Twitter ist eine Microblogging-Plattform, die es Ihnen ermöglicht, Kurznachrichten mit einer maximalen Länge von 140 Zeichen öffentlich zu posten. Diese sogenannten Tweets können Sie auch von anderen Nutzern übernehmen und auf Ihrem eigenen Profil „retweeten“, oder  Sie können mittels eigenem Tweet darauf antworten. Auch Tweets mit Bild sind möglich. Indem Sie Ihren Tweets sogenannte Hashtags hinzufügen – mit # gekennzeichnete Schlagwörter –, machen Sie sie für Nutzer auffindbar, die sich alle Tweets eines bestimmten Hashtags anzeigen lassen. Idealerweise sammeln Sie auf Twitter viele interessierte Follower, also Nutzer, die Ihren Account abonnieren, so dass Ihre Nachrichten im Feed des Followers angezeigt werden, sobald er sich auf Twitter einloggt.

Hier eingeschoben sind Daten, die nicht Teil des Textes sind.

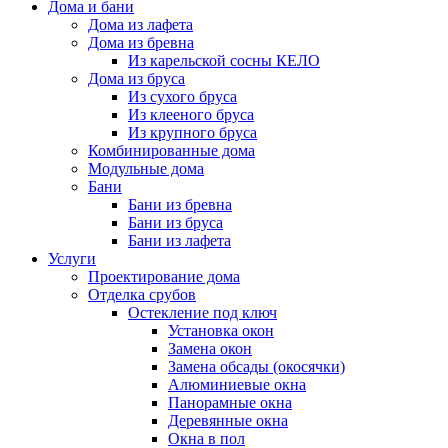
Дома и бани
Дома из лафета
Дома из бревна
Из карельской сосны КЕЛО
Дома из бруса
Из сухого бруса
Из клееного бруса
Из крупного бруса
Комбинированные дома
Модульные дома
Бани
Бани из бревна
Бани из бруса
Бани из лафета
Услуги
Проектирование дома
Отделка срубов
Остекление под ключ
Установка окон
Замена окон
Замена обсады (окосячки)
Алюминиевые окна
Панорамные окна
Деревянные окна
Окна в пол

Twitter als Marketingplattform

Twitter ist eines der größten sozialen Netzwerke – es wird von 310 Millionen Personen aktiv genutzt, darunter rund 12 Millionen Deutsche. Es ist auch eine der schnelllebigsten Plattformen: Innerhalb von Minuten kann sich ein Tweet verbreiten oder versacken. Die große Stärke von Twitter besteht in der Kundennähe, im direkten Kontakt und in den Networking-Möglichkeiten. Sie können sich Ihren Followern mit Ihrem Expertenwissen und mit Ihren Services anbieten: Entweder als direkte Kontaktmöglichkeit für Bestandskunden oder durch mehrwertige Informationen, die Sie auf 140 Zeichen komprimiert – eventuell mithilfe von weiterführenden Links – der Öffentlichkeit zur Verfügung stellen oder Hilfesuchenden auf Eigeninitiative anbieten. Einzelne Tweets können und sollten sorgfältig formuliert und optimiert werden, die Twitter-Aktivitäten zudem täglich überwacht. Doch der Zeitaufwand hält sich im Vergleich mit anderen Plattformen in dem Moment deutlich in Grenzen, in dem Sie eine klare Vorstellung von Ihren Twitter-Maßnahmen haben – idealerweise in Form eines Redaktionsplans – und systematisches Monitoring betreiben. Durch Management-Tools wie die kostenfreie Hootsuite fällt es leichter, relevante Accounts und Hashtags zu verfolgen und Retweets oder Klicks auf Links zu tracken. Hinweise auf neue Beiträge im Unternehmensblog oder Produktaktualisierungen im Shop können auch automatisiert werden und verringern den Aufwand. Doch Achtung: Rein automatisierte Accounts werden nicht gut angenommen und verspielen Twitters großes Sympathiepotential.